▶ **Problem to solve**: Rewrite the text of each row as a JSON list of strings, with one string per line and blank lines omitted.

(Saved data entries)

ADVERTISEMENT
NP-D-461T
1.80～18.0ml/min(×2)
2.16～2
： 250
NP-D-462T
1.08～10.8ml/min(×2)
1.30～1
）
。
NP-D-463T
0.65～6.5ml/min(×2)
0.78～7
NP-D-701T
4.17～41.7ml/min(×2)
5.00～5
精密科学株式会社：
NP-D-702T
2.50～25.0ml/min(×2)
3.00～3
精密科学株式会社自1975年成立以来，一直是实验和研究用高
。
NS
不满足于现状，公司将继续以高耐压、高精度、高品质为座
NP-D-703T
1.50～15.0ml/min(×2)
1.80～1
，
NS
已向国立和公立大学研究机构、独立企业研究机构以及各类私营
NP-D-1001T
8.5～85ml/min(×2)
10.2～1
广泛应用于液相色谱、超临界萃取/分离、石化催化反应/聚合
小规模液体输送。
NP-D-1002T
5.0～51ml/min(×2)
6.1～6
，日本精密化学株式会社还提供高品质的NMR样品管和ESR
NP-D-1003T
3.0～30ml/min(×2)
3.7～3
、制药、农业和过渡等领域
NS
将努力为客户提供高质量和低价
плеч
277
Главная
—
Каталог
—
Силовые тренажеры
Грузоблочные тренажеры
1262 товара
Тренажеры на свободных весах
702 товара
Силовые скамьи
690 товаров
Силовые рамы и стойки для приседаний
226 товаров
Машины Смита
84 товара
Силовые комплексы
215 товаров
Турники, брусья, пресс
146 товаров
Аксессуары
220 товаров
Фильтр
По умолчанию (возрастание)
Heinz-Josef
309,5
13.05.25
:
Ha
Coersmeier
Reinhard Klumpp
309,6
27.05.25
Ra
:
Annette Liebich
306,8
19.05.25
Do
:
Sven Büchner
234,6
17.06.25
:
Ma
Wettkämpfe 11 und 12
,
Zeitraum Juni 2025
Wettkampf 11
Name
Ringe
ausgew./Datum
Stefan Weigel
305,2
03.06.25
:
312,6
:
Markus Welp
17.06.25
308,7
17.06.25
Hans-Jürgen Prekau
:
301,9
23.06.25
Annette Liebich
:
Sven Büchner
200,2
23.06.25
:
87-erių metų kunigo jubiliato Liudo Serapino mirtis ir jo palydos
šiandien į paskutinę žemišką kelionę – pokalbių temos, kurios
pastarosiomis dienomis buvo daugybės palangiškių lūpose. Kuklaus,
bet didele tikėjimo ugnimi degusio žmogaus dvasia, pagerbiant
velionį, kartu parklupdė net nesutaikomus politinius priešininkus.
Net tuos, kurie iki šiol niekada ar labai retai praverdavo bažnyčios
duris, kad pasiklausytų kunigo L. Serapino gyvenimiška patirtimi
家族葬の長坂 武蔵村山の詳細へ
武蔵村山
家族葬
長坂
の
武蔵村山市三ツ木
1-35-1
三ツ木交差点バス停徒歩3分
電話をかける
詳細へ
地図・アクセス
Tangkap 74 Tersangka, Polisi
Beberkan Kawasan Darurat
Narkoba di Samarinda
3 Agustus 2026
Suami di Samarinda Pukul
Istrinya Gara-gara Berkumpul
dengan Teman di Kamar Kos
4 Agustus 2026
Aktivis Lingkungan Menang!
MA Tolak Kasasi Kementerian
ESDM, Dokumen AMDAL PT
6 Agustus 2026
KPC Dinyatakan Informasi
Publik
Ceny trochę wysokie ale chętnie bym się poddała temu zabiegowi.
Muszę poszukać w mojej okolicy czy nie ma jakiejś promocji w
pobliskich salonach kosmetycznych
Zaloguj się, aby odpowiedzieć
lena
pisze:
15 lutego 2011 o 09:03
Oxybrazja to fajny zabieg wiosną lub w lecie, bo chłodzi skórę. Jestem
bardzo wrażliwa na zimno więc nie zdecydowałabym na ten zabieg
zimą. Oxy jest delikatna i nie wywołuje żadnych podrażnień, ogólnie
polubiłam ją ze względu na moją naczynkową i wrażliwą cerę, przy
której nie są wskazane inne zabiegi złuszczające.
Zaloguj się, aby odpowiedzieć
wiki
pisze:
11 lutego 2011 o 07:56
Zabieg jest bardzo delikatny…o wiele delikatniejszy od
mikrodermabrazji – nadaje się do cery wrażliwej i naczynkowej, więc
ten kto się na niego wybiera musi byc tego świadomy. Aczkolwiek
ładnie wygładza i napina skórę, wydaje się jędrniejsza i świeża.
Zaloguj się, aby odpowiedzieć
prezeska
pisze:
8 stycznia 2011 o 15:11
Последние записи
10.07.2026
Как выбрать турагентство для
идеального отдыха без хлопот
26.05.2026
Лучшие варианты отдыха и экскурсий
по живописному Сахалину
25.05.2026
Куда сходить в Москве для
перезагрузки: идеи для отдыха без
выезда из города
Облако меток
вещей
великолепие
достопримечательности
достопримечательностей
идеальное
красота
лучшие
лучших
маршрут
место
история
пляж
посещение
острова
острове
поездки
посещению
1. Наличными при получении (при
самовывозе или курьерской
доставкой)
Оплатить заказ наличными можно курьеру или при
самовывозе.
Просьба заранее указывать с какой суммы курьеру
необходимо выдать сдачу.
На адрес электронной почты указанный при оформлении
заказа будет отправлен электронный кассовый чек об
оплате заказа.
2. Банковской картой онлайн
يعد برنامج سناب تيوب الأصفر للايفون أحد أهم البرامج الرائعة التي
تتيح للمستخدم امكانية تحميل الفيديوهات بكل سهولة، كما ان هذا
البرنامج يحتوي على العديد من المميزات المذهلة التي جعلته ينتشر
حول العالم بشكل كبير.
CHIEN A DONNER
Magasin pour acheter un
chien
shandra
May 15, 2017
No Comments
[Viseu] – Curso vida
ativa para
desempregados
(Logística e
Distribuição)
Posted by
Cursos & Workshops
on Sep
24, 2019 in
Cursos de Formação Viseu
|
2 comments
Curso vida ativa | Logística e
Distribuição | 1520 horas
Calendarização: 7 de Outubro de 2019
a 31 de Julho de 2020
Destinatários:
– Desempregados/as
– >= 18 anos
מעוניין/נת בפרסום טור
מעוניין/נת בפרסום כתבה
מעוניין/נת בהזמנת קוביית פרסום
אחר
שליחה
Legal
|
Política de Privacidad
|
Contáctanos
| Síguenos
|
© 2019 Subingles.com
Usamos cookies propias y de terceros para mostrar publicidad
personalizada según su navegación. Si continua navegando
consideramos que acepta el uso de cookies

▶ **Response to the task**:
[
  "ADVERTISEMENT",
  "NP-D-461T",
  "1.80～18.0ml/min(×2)",
  "2.16～2",
  "： 250",
  "NP-D-462T",
  "1.08～10.8ml/min(×2)",
  "1.30～1",
  "）",
  "。",
  "NP-D-463T",
  "0.65～6.5ml/min(×2)",
  "0.78～7",
  "NP-D-701T",
  "4.17～41.7ml/min(×2)",
  "5.00～5",
  "精密科学株式会社：",
  "NP-D-702T",
  "2.50～25.0ml/min(×2)",
  "3.00～3",
  "精密科学株式会社自1975年成立以来，一直是实验和研究用高",
  "。",
  "NS",
  "不满足于现状，公司将继续以高耐压、高精度、高品质为座",
  "NP-D-703T",
  "1.50～15.0ml/min(×2)",
  "1.80～1",
  "，",
  "NS",
  "已向国立和公立大学研究机构、独立企业研究机构以及各类私营",
  "NP-D-1001T",
  "8.5～85ml/min(×2)",
  "10.2～1",
  "广泛应用于液相色谱、超临界萃取/分离、石化催化反应/聚合",
  "小规模液体输送。",
  "NP-D-1002T",
  "5.0～51ml/min(×2)",
  "6.1～6",
  "，日本精密化学株式会社还提供高品质的NMR样品管和ESR",
  "NP-D-1003T",
  "3.0～30ml/min(×2)",
  "3.7～3",
  "、制药、农业和过渡等领域",
  "NS",
  "将努力为客户提供高质量和低价",
  "плеч",
  "277",
  "Главная",
  "—",
  "Каталог",
  "—",
  "Силовые тренажеры",
  "Грузоблочные тренажеры",
  "1262 товара",
  "Тренажеры на свободных весах",
  "702 товара",
  "Силовые скамьи",
  "690 товаров",
  "Силовые рамы и стойки для приседаний",
  "226 товаров",
  "Машины Смита",
  "84 товара",
  "Силовые комплексы",
  "215 товаров",
  "Турники, брусья, пресс",
  "146 товаров",
  "Аксессуары",
  "220 товаров",
  "Фильтр",
  "По умолчанию (возрастание)",
  "Heinz-Josef",
  "309,5",
  "13.05.25",
  ":",
  "Ha",
  "Coersmeier",
  "Reinhard Klumpp",
  "309,6",
  "27.05.25",
  "Ra",
  ":",
  "Annette Liebich",
  "306,8",
  "19.05.25",
  "Do",
  ":",
  "Sven Büchner",
  "234,6",
  "17.06.25",
  ":",
  "Ma",
  "Wettkämpfe 11 und 12",
  ",",
  "Zeitraum Juni 2025",
  "Wettkampf 11",
  "Name",
  "Ringe",
  "ausgew./Datum",
  "Stefan Weigel",
  "305,2",
  "03.06.25",
  ":",
  "312,6",
  ":",
  "Markus Welp",
  "17.06.25",
  "308,7",
  "17.06.25",
  "Hans-Jürgen Prekau",
  ":",
  "301,9",
  "23.06.25",
  "Annette Liebich",
  ":",
  "Sven Büchner",
  "200,2",
  "23.06.25",
  ":",
  "87-erių metų kunigo jubiliato Liudo Serapino mirtis ir jo palydos",
  "šiandien į paskutinę žemišką kelionę – pokalbių temos, kurios",
  "pastarosiomis dienomis buvo daugybės palangiškių lūpose. Kuklaus,",
  "bet didele tikėjimo ugnimi degusio žmogaus dvasia, pagerbiant",
  "velionį, kartu parklupdė net nesutaikomus politinius priešininkus.",
  "Net tuos, kurie iki šiol niekada ar labai retai praverdavo bažnyčios",
  "duris, kad pasiklausytų kunigo L. Serapino gyvenimiška patirtimi",
  "家族葬の長坂 武蔵村山の詳細へ",
  "武蔵村山",
  "家族葬",
  "長坂",
  "の",
  "武蔵村山市三ツ木",
  "1-35-1",
  "三ツ木交差点バス停徒歩3分",
  "電話をかける",
  "詳細へ",
  "地図・アクセス",
  "Tangkap 74 Tersangka, Polisi",
  "Beberkan Kawasan Darurat",
  "Narkoba di Samarinda",
  "3 Agustus 2026",
  "Suami di Samarinda Pukul",
  "Istrinya Gara-gara Berkumpul",
  "dengan Teman di Kamar Kos",
  "4 Agustus 2026",
  "Aktivis Lingkungan Menang!",
  "MA Tolak Kasasi Kementerian",
  "ESDM, Dokumen AMDAL PT",
  "6 Agustus 2026",
  "KPC Dinyatakan Informasi",
  "Publik",
  "Ceny trochę wysokie ale chętnie bym się poddała temu zabiegowi.",
  "Muszę poszukać w mojej okolicy czy nie ma jakiejś promocji w",
  "pobliskich salonach kosmetycznych",
  "Zaloguj się, aby odpowiedzieć",
  "lena",
  "pisze:",
  "15 lutego 2011 o 09:03",
  "Oxybrazja to fajny zabieg wiosną lub w lecie, bo chłodzi skórę. Jestem",
  "bardzo wrażliwa na zimno więc nie zdecydowałabym na ten zabieg",
  "zimą. Oxy jest delikatna i nie wywołuje żadnych podrażnień, ogólnie",
  "polubiłam ją ze względu na moją naczynkową i wrażliwą cerę, przy",
  "której nie są wskazane inne zabiegi złuszczające.",
  "Zaloguj się, aby odpowiedzieć",
  "wiki",
  "pisze:",
  "11 lutego 2011 o 07:56",
  "Zabieg jest bardzo delikatny…o wiele delikatniejszy od",
  "mikrodermabrazji – nadaje się do cery wrażliwej i naczynkowej, więc",
  "ten kto się na niego wybiera musi byc tego świadomy. Aczkolwiek",
  "ładnie wygładza i napina skórę, wydaje się jędrniejsza i świeża.",
  "Zaloguj się, aby odpowiedzieć",
  "prezeska",
  "pisze:",
  "8 stycznia 2011 o 15:11",
  "Последние записи",
  "10.07.2026",
  "Как выбрать турагентство для",
  "идеального отдыха без хлопот",
  "26.05.2026",
  "Лучшие варианты отдыха и экскурсий",
  "по живописному Сахалину",
  "25.05.2026",
  "Куда сходить в Москве для",
  "перезагрузки: идеи для отдыха без",
  "выезда из города",
  "Облако меток",
  "вещей",
  "великолепие",
  "достопримечательности",
  "достопримечательностей",
  "идеальное",
  "красота",
  "лучшие",
  "лучших",
  "маршрут",
  "место",
  "история",
  "пляж",
  "посещение",
  "острова",
  "острове",
  "поездки",
  "посещению",
  "1. Наличными при получении (при",
  "самовывозе или курьерской",
  "доставкой)",
  "Оплатить заказ наличными можно курьеру или при",
  "самовывозе.",
  "Просьба заранее указывать с какой суммы курьеру",
  "необходимо выдать сдачу.",
  "На адрес электронной почты указанный при оформлении",
  "заказа будет отправлен электронный кассовый чек об",
  "оплате заказа.",
  "2. Банковской картой онлайн",
  "يعد برنامج سناب تيوب الأصفر للايفون أحد أهم البرامج الرائعة التي",
  "تتيح للمستخدم امكانية تحميل الفيديوهات بكل سهولة، كما ان هذا",
  "البرنامج يحتوي على العديد من المميزات المذهلة التي جعلته ينتشر",
  "حول العالم بشكل كبير.",
  "CHIEN A DONNER",
  "Magasin pour acheter un",
  "chien",
  "shandra",
  "May 15, 2017",
  "No Comments",
  "[Viseu] – Curso vida",
  "ativa para",
  "desempregados",
  "(Logística e",
  "Distribuição)",
  "Posted by",
  "Cursos & Workshops",
  "on Sep",
  "24, 2019 in",
  "Cursos de Formação Viseu",
  "|",
  "2 comments",
  "Curso vida ativa | Logística e",
  "Distribuição | 1520 horas",
  "Calendarização: 7 de Outubro de 2019",
  "a 31 de Julho de 2020",
  "Destinatários:",
  "– Desempregados/as",
  "– >= 18 anos",
  "מעוניין/נת בפרסום טור",
  "מעוניין/נת בפרסום כתבה",
  "מעוניין/נת בהזמנת קוביית פרסום",
  "אחר",
  "שליחה",
  "Legal",
  "|",
  "Política de Privacidad",
  "|",
  "Contáctanos",
  "| Síguenos",
  "|",
  "© 2019 Subingles.com",
  "Usamos cookies propias y de terceros para mostrar publicidad",
  "personalizada según su navegación. Si continua navegando",
  "consideramos que acepta el uso de cookies"
]